Despite the operating woes, the smart money clearly sees some underlying strength in the airliner, as they were slightly bullish on the company earlier this year. There were 78 hedge funds with $3.92 billion invested in the stock at the end of March, compared to 79 hedge funds with $3.73 billion in holdings three months earlier. Considering the fact that the stock gained just 1.8% in the first three months of this year, hedge funds opted to invest more in the stock during the first trimester, even as it was suspected the industry would be facing headwinds it didn’t face in 2014.
Most investors don’t understand hedge funds and indicators that are based on hedge fund and insider activity. They ignore hedge funds because of their recent poor performance in the long-running bull market. Our research indicates that hedge funds underperformed because they aren’t 100% long. Hedge fund fees are also very large compared to the returns generated and they reduce the net returns enjoyed (or not) by investors. We uncovered through extensive research that hedge funds’ long positions in small-cap stocks actually greatly outperformed the market from 1999 to 2012, and built a system around this. The 15 most popular small-cap stocks among funds beat the S&P 500 Index by more than 80 percentage points since the end of August 2012 when this system went live, returning a cumulative 135% vs. less than 55% for the S&P 500 Index (read the details).
Likewise, other research (not our own) has shown insider purchases are also effective piggybacking methods for investors. That’s why we believe investors should pay attention to what hedge funds and insiders are buying and keep them apprised of this information. In the case of United Continental Holdings Inc (NYSE:UAL), there have been no insider purchases of the company’s stock so far this year, but there have been a few insider sales. Executive VP of Human Resources at UAL, Michael Bonds sold around 6,500 shares in January, while Executive VP of Communications, Irene Foxhall sold around 7,500 shares in the first quarter.
Let’s take a look at the hedge fund activity surrounding United Continental Holdings Inc (NYSE:UAL).
How are hedge funds trading United Continental Holdings Inc (NYSE:UAL)?
According to Insider Monkey’s database, GMT Capital, managed by Thomas E. Claugus, holds the most valuable position in United Continental Holdings Inc (NYSE:UAL). GMT Capital holds around 7.00 million shares worth $474.4 million at the end of March, comprising 11.5% of its 13F portfolio. On GMT Capital’s heels is OZ Management, managed by Daniel S. Och, which held around 5.00 million shares of the company at the end of the first quarter; the fund had 1.1% of its 13F portfolio invested in the stock. Remaining peers with similar optimism contain Brad Gerstner’s Altimeter Capital Management, David Tepper‘s Appaloosa Management LP, and Leon Cooperman‘s Omega Advisors.

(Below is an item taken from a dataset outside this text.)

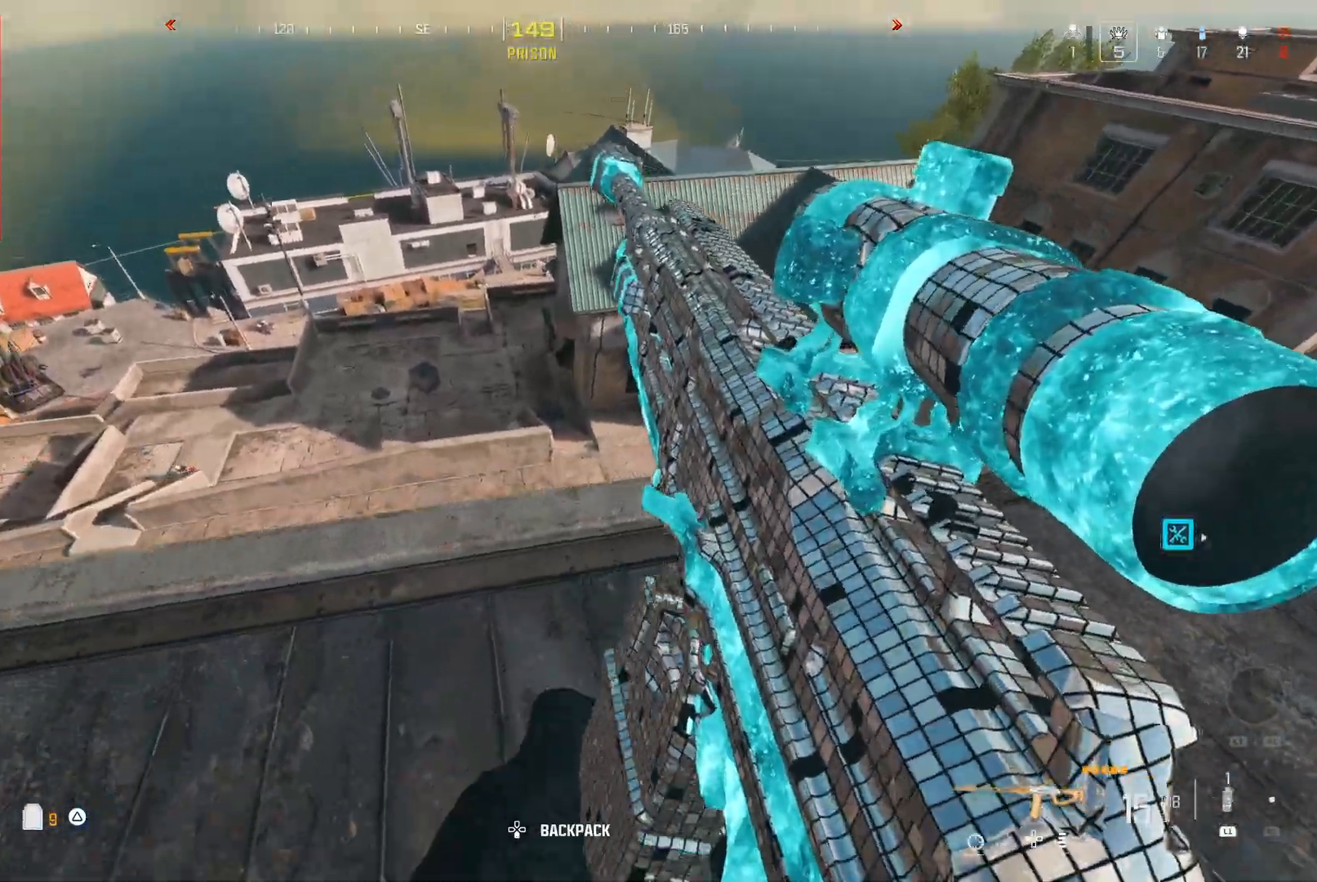
{"buttons": [], "left_stick": "center", "right_stick": "down-left"}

Even though the number of hedge fund positions in United Continental Holdings Inc (NYSE:UAL) was reduced by one during the first trimester, the aggregate capital invested into the stock increased. This shows that some hedge funds opted to walk out of the stock, but some hedge funds opened large positions in the stock during the first quarter as well. Notably, GMT Capital also opened the largest position in the stock during the January – March period. Ken Heebner‘s Capital Growth Management said goodbye to the biggest investment in the stock meanwhile, as it dumped around 1.00 million shares.

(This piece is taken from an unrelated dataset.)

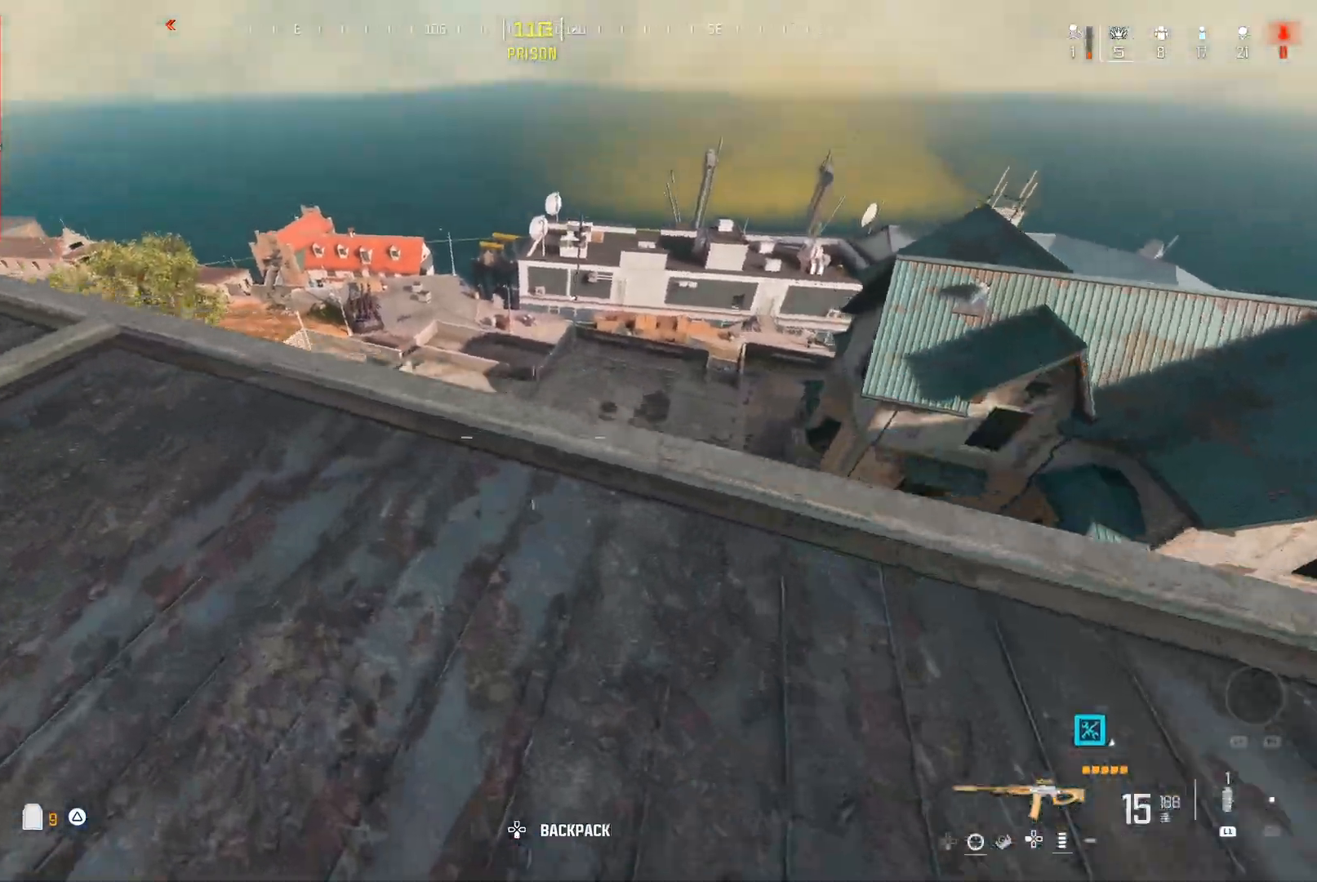
{"buttons": [], "left_stick": "center", "right_stick": "up", "events": [[117, "right_stick", "center"], [183, "left_stick", "right"], [217, "Y", "down"], [267, "left_stick", "center"], [333, "Y", "up"], [333, "right_stick", "up"]]}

Hedge funds invested more in United Continental Holdings Inc (NYSE:UAL) during the first three months, but the company has dropped around 21% of its value since the end of the first quarter and can’t seem to get its operations smoothed over. Considering the recent dip in the stock performance and the negative sentiment swirling around the company, we don’t recommend buying this stock at the moment.